In fact it is often the case where some concepts are better explained in one human language than the other, so it makes sense to use a mixture of languages when trying to cast higher dimensional concepts back to human language.
Seahorse emoji
LLMs can incorrectly say there is a seahorse emoji, just to realize that it can’t produce it. This is a translation error as well:
LLM cannot find a mapping from the seahorse concept in higher dimension to a set of tokens that capture this concept as an emoji. This is similar to how we sometimes find it hard to explain a concept from a foreign language in English.
How to Solve the Translation Problem
I believe there are several potential solutions to solve the translation problem:
Use a better way to capture real world concepts in higher dimensions (images and videos instead of text) for the models, to avoid information loss during translation.
Make programming languages more compatible with LLMs (e.g. align the precision level of the programming language to the tokenizer or the tokenizer to the precision level of the programming language).
Teach humans to be multilingual and understand concepts in multiple languages, so that LLMs do not need to be forced to output tokens in a specific language, causing information loss.
When humans, softwares and models all speak the same language, models will be much more effective than they are today.
That’s all for this post.
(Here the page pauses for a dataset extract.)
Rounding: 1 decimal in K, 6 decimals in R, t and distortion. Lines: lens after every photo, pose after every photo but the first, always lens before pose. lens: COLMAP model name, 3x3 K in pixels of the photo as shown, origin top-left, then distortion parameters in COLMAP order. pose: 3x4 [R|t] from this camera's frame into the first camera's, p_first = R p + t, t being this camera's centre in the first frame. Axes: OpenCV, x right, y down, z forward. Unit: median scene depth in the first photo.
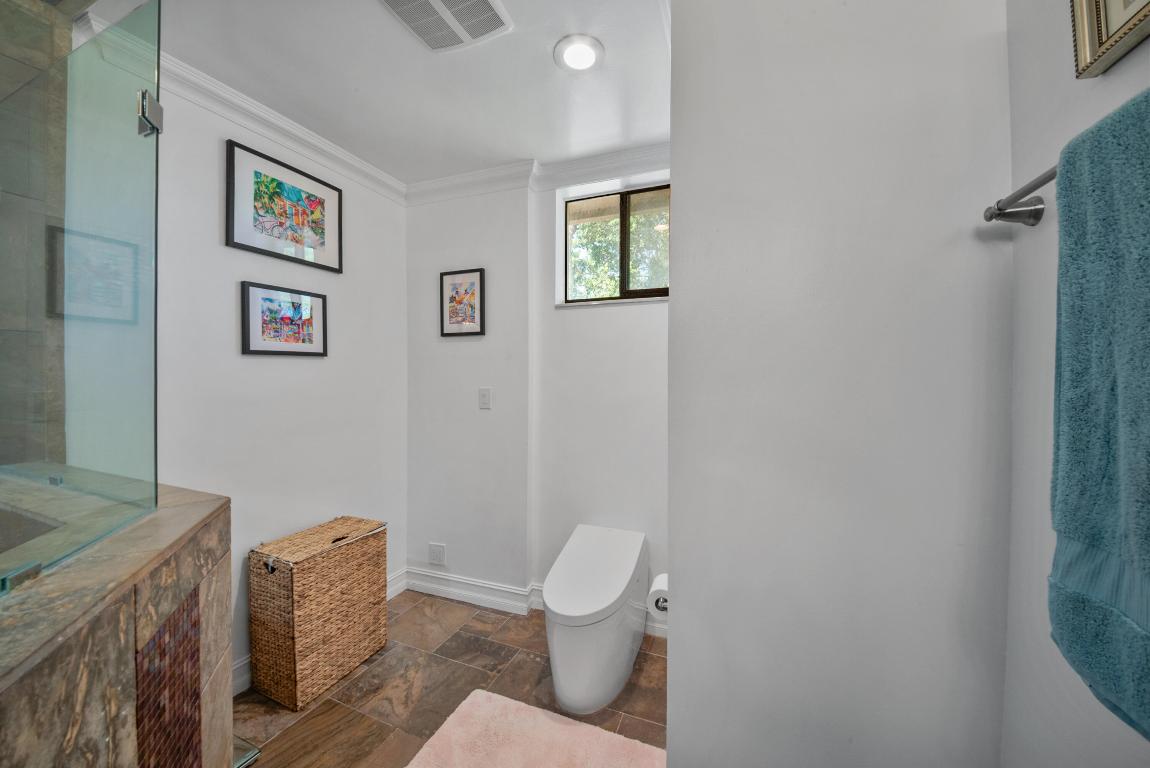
lens RADIAL K [[425.2, 0, 586.7], [0, 425.2, 383.2], [0, 0, 1]] dist [-0.000308, -0.004619]
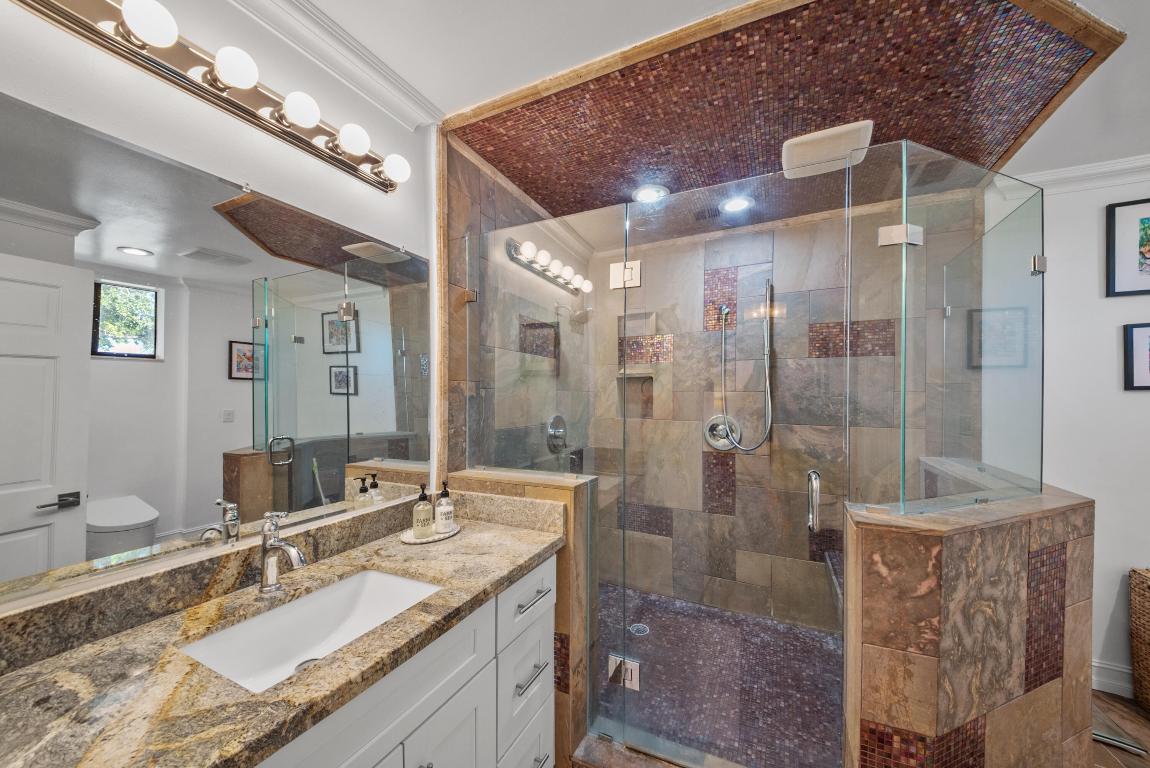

I have a lot more thoughts on AI agents and AGI. But I really wanted to write on this topic first since I believe this is a blind spot for many people.
Let me know what you think by leaving a comment. More posts coming in the future!





Is the Deepseek-OCR Context Compression concept relevant to this? https://deepseek.ai/blog/deepseek-ocr-context-compression
I heard Karpathy respond that he feels it might make more sense to do away with tokens and process everything as images similar to how humans do.